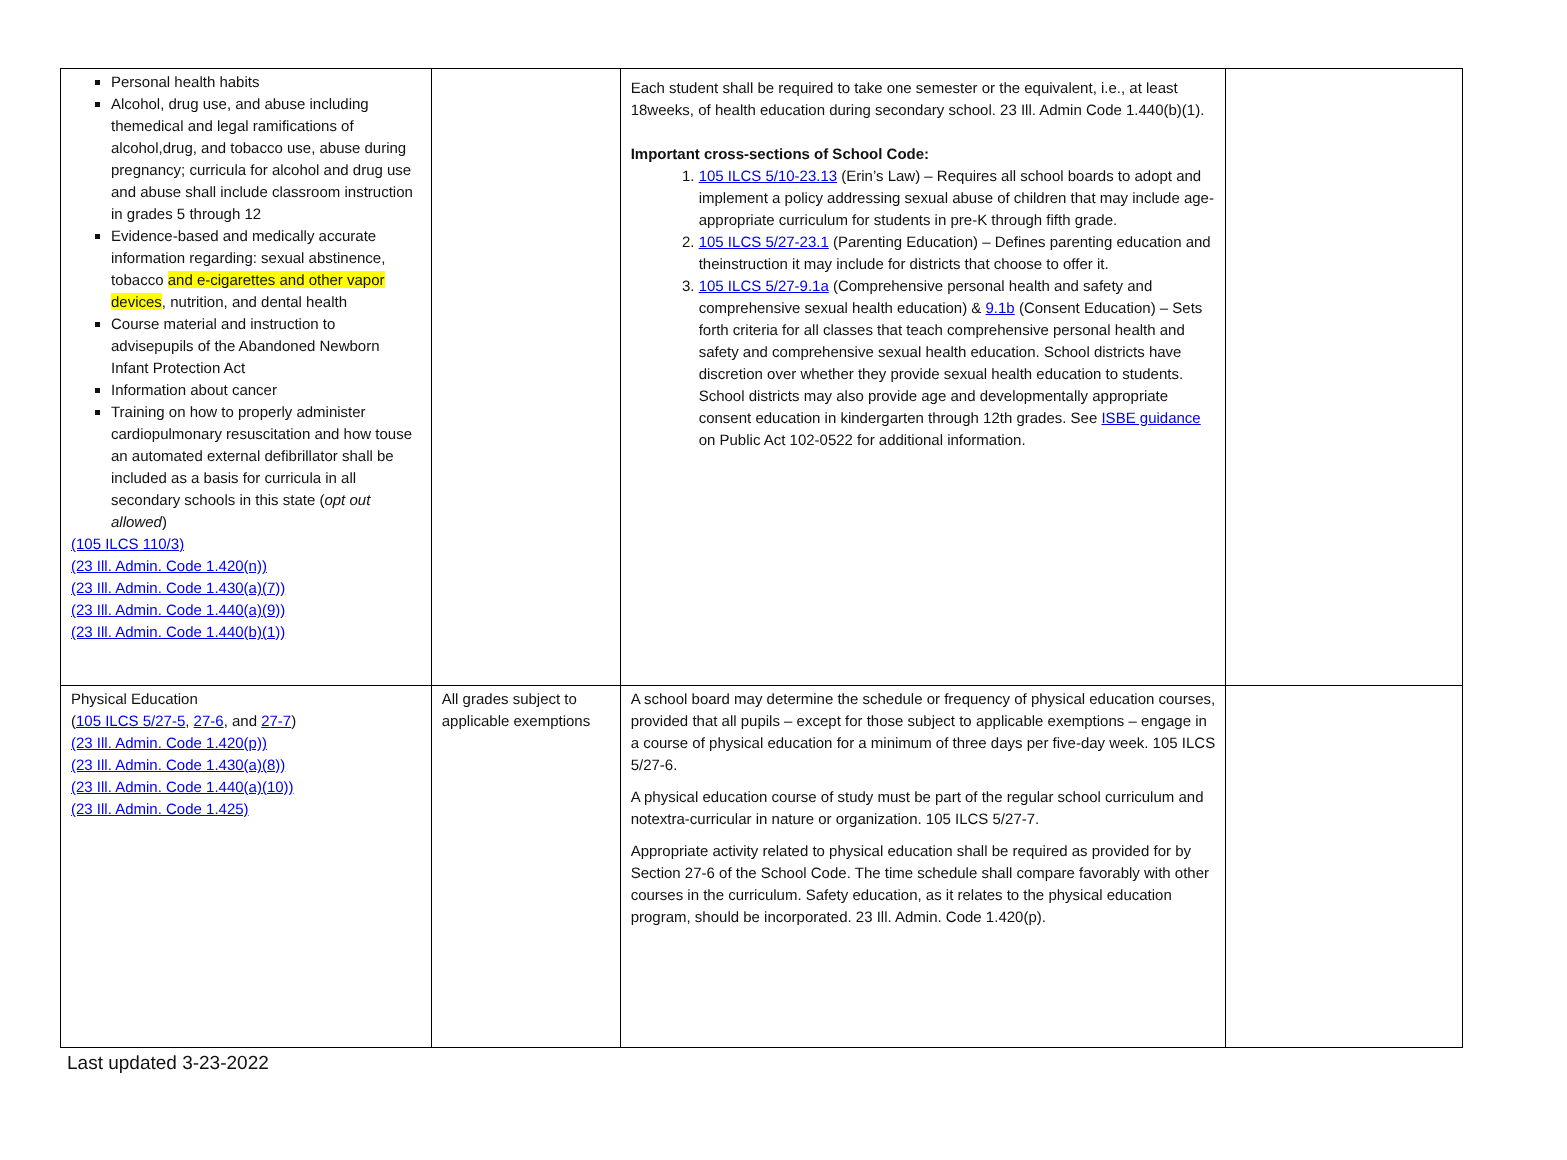| Personal health habits Alcohol, drug use, and abuse including themedical and legal ramifications of alcohol,drug, and tobacco use, abuse during pregnancy; curricula for alcohol and drug use and abuse shall include classroom instruction in grades 5 through 12 Evidence-based and medically accurate information regarding: sexual abstinence, tobacco and e-cigarettes and other vapor devices , nutrition, and dental health Course material and instruction to advisepupils of the Abandoned Newborn Infant Protection Act Information about cancer Training on how to properly administer cardiopulmonary resuscitation and how touse an automated external defibrillator shall be included as a basis for curricula in all secondary schools in this state ( opt out allowed ) (105 ILCS 110/3) (23 Ill. Admin. Code 1.420(n)) (23 Ill. Admin. Code 1.430(a)(7)) (23 Ill. Admin. Code 1.440(a)(9)) (23 Ill. Admin. Code 1.440(b)(1)) | | Each student shall be required to take one semester or the equivalent, i.e., at least 18weeks, of health education during secondary school. 23 Ill. Admin Code 1.440(b)(1). Important cross-sections of School Code: 1. 105 ILCS 5/10-23.13 (Erin’s Law) – Requires all school boards to adopt and implement a policy addressing sexual abuse of children that may include age-appropriate curriculum for students in pre-K through fifth grade. 2. 105 ILCS 5/27-23.1 (Parenting Education) – Defines parenting education and theinstruction it may include for districts that choose to offer it. 3. 105 ILCS 5/27-9.1a (Comprehensive personal health and safety and comprehensive sexual health education) & 9.1b (Consent Education) – Sets forth criteria for all classes that teach comprehensive personal health and safety and comprehensive sexual health education. School districts have discretion over whether they provide sexual health education to students. School districts may also provide age and developmentally appropriate consent education in kindergarten through 12th grades. See ISBE guidance on Public Act 102-0522 for additional information. | |
| Physical Education ( 105 ILCS 5/27-5 , 27-6 , and 27-7 ) (23 Ill. Admin. Code 1.420(p)) (23 Ill. Admin. Code 1.430(a)(8)) (23 Ill. Admin. Code 1.440(a)(10)) (23 Ill. Admin. Code 1.425) | All grades subject to applicable exemptions | A school board may determine the schedule or frequency of physical education courses, provided that all pupils – except for those subject to applicable exemptions – engage in a course of physical education for a minimum of three days per five-day week. 105 ILCS 5/27-6. A physical education course of study must be part of the regular school curriculum and notextra-curricular in nature or organization. 105 ILCS 5/27-7. Appropriate activity related to physical education shall be required as provided for by Section 27-6 of the School Code. The time schedule shall compare favorably with other courses in the curriculum. Safety education, as it relates to the physical education program, should be incorporated. 23 Ill. Admin. Code 1.420(p). | |
Last updated 3-23-2022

ASSIGNMENT
Line by line, give the material above again exactly, but without any pictures.

SOLVED PROBLEM
| Personal health habits Alcohol, drug use, and abuse including themedical and legal ramifications of alcohol,drug, and tobacco use, abuse during pregnancy; curricula for alcohol and drug use and abuse shall include classroom instruction in grades 5 through 12 Evidence-based and medically accurate information regarding: sexual abstinence, tobacco and e-cigarettes and other vapor devices , nutrition, and dental health Course material and instruction to advisepupils of the Abandoned Newborn Infant Protection Act Information about cancer Training on how to properly administer cardiopulmonary resuscitation and how touse an automated external defibrillator shall be included as a basis for curricula in all secondary schools in this state ( opt out allowed ) (105 ILCS 110/3) (23 Ill. Admin. Code 1.420(n)) (23 Ill. Admin. Code 1.430(a)(7)) (23 Ill. Admin. Code 1.440(a)(9)) (23 Ill. Admin. Code 1.440(b)(1)) | | Each student shall be required to take one semester or the equivalent, i.e., at least 18weeks, of health education during secondary school. 23 Ill. Admin Code 1.440(b)(1). Important cross-sections of School Code: 1. 105 ILCS 5/10-23.13 (Erin’s Law) – Requires all school boards to adopt and implement a policy addressing sexual abuse of children that may include age-appropriate curriculum for students in pre-K through fifth grade. 2. 105 ILCS 5/27-23.1 (Parenting Education) – Defines parenting education and theinstruction it may include for districts that choose to offer it. 3. 105 ILCS 5/27-9.1a (Comprehensive personal health and safety and comprehensive sexual health education) & 9.1b (Consent Education) – Sets forth criteria for all classes that teach comprehensive personal health and safety and comprehensive sexual health education. School districts have discretion over whether they provide sexual health education to students. School districts may also provide age and developmentally appropriate consent education in kindergarten through 12th grades. See ISBE guidance on Public Act 102-0522 for additional information. | |
| Physical Education ( 105 ILCS 5/27-5 , 27-6 , and 27-7 ) (23 Ill. Admin. Code 1.420(p)) (23 Ill. Admin. Code 1.430(a)(8)) (23 Ill. Admin. Code 1.440(a)(10)) (23 Ill. Admin. Code 1.425) | All grades subject to applicable exemptions | A school board may determine the schedule or frequency of physical education courses, provided that all pupils – except for those subject to applicable exemptions – engage in a course of physical education for a minimum of three days per five-day week. 105 ILCS 5/27-6. A physical education course of study must be part of the regular school curriculum and notextra-curricular in nature or organization. 105 ILCS 5/27-7. Appropriate activity related to physical education shall be required as provided for by Section 27-6 of the School Code. The time schedule shall compare favorably with other courses in the curriculum. Safety education, as it relates to the physical education program, should be incorporated. 23 Ill. Admin. Code 1.420(p). | |
Last updated 3-23-2022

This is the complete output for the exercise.